Estas tendencias no indican quien gana y quien pierde desde ahora. Son eso, tendencias, y pueden variar en cualquier momento y por cualquier motivo. Los expertos infieren que, por estas mismas mediciones, los comicios del uno de julio tendrán resultados muy cerrados entre partidos y coaliciones. Para los analistas la constante en las últimas tres semanas ha sido el aumento del segmento de los indecisos, el cual constituye una llamada de atención para que los candidatos presten oídos inteligentes a la ciudadanía.

Vale agregar un dato, respecto al estilo de campañas y uno de los elementos a considerar en las evaluaciones, y que las candidatas del PRI al Senado y a la Cámara de Diputados del Congreso de la Unión, Xitlalic Ceja y Karla Martínez, cambiaron los formatos tradicionales de algunas campañas en los distritos locales y los municipios. Los analistas coinciden en decir que la unión de fuerzas y recursos ponen en una perspectiva de triunfo campañas locales como la de Sandra Montalvo.

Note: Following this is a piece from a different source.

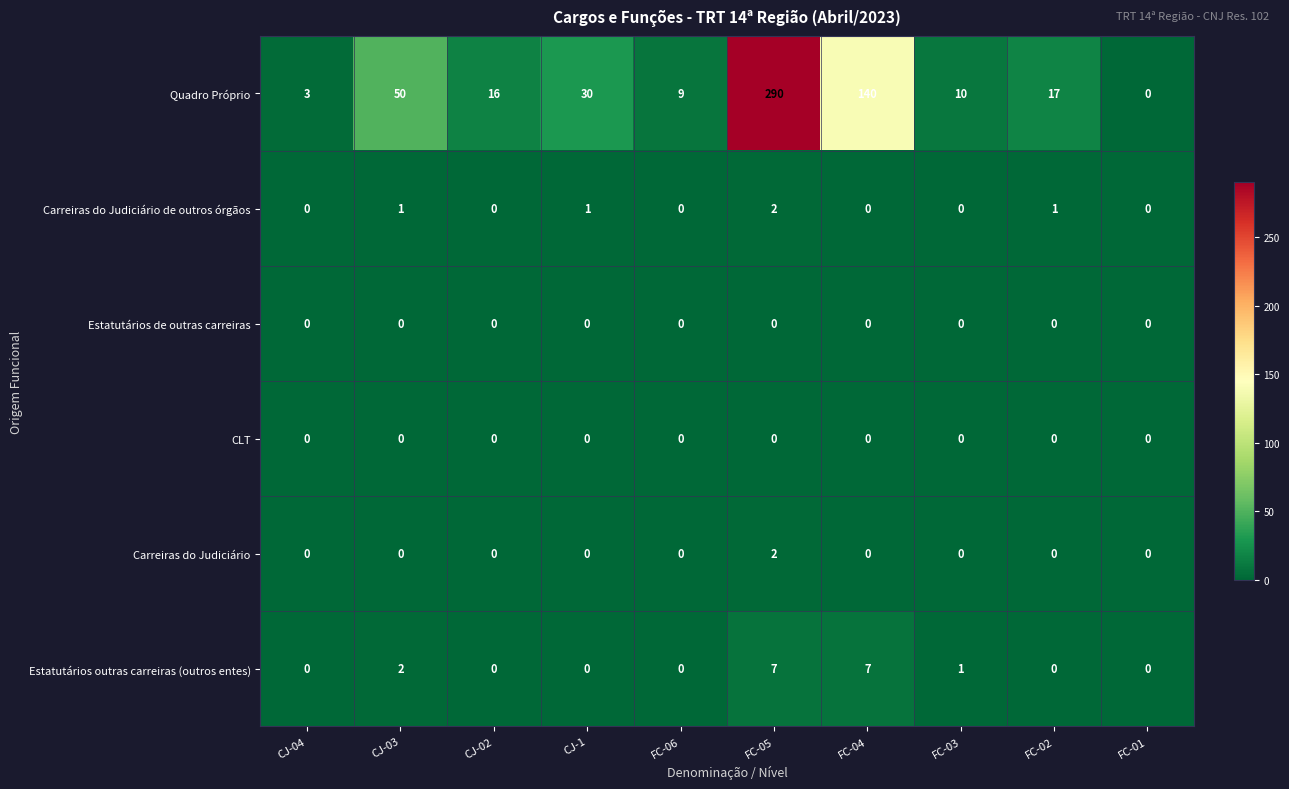

Where is Quadro Próprio nearest to the value 145?

FC-04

En fin, tal vez sea por el exceso de regulación y la fiscalización exhaustiva, pero debe admitirse que con algunos destellos ocasionales y salvo honrosas excepciones, principalmente de los candidatos del PAN y del PRI, en la región las campañas de los partidos políticos han sido menos apasionadas y apasionantes que en otras fechas. Las marcas AMLO y MORENA siguen flotando en el imaginario popular con una tenue pero muy presente percepción de estar en primer lugar en la contienda por la Presidencia de la república.

Los cambios, por marcar algunos, están en las migraciones de grupos y sectores de un partido a otro. Antes la gente abandonaba un partido para sumarse al PRI y ahora, mayoritariamente lo hacen hacia el PAN. Sin embargo, el partido político que más recursos humanos, tanto a nivel de tropa como de candidaturas le aporta a la política electoral, sigue siendo el PRI y un claro ejemplo está en las listas que publica MORENA.

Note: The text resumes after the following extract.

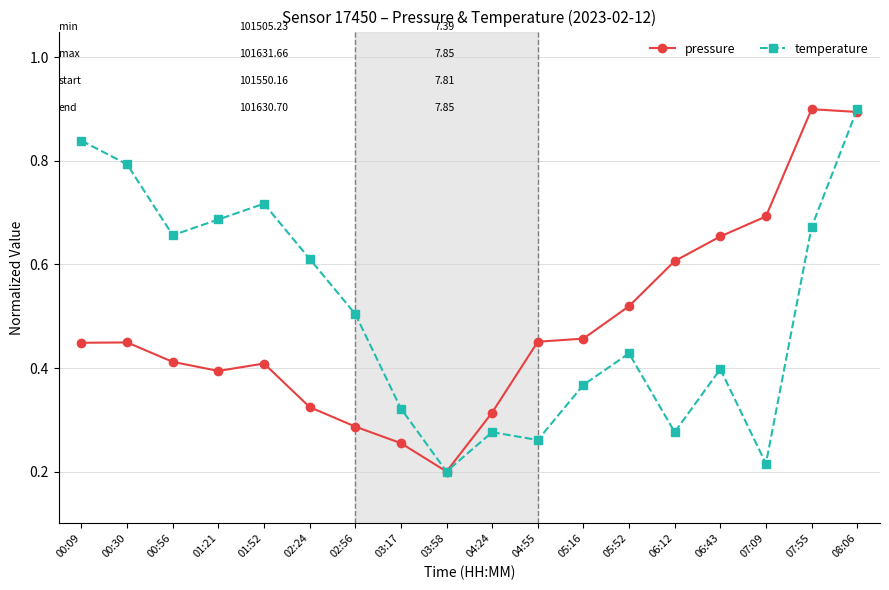

True or false: temperature has more than 0 points higher than both neighbors.

True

Pero el cambio más evidente en este año político, salvo su mejor opinión, se detecta en el electorado. La gente se muestra más politizada, asume con mayor determinación la propiedad de su voto y más que en otras fechas este derecho constitucional es el centro de muchas conversaciones de vox populi. La conciencia social desde el valor del voto se acerca mucho a los conceptos de refrendo, cambio y confirmación.

No se trata de la idea institucionalizada de “saber votar”. Eso es otra cosa. Se trata, insisto, de la conceptualización básica, lineal, de ese derecho democrático a elegir, un valor aprendido a golpes en el ensayo y error, más que en la didáctica fallida del INE, del IEEP o del OPLE. Es un valor que ahora está presente en la mente del ciudadano en otra categoría, no en esa que dictatorialmente pretendieron los partidos políticos imponernos. Es el valor del voto radicado en la respuestabilidad.

Y de los cambios que trajo la modernidad a la llamada “madre de todas las elecciones”, uno que está muy presente, es el manejo político -no ramplón ni politiquero- de las redes sociales. Es un segundo elemento de influencia de suma importancia porque hace permear las ideas y propuestas de los candidatos. No suplen las campañas mediáticas o “de aire”, ni consolidan las jornadas pie a tierra o “de piso” que hacen los candidatos, pero las redes sociales (en esta zona la plataforma de Facebook) aportan información que enriquece los análisis puertas adentro de cada vivienda.

Desde luego que esto lo saben los políticos en campaña, sus asesores y las dirigencias de los partidos, de ahí que pretendan manipular las tendencias con el uso excesivo de las fake news y tratar de hacer tendencias virales con los mal llamados “bots” (followers fake). Y aún cuando la gente sabe vacunarse muy bien de estas infecciones, las fake en cascada logran permear en los grupos sociales. Por ello los expertos recomiendan ser juiciosos en la lectura de las noticias en plataformas de socialmedia, guiarse de las opiniones de los influencer más reconocidos y basarse en hechos, más que en rumores, a la hora de determinar el voto.

En fin, nada que no sepan las nuevas generaciones, todos ellos expertos en el manejo libre de redes, cuyo uso les es tan cercano que lo absorben sin valorarlo bien, y las utilizan con tanto descuido que estas herramientas de comunicación se convierten en un aparador que los exhibe como opinadores incultos o ignorantes, irrespetuosos (no irreverentes) y desmemoriados, pero eso sí, muy creativos.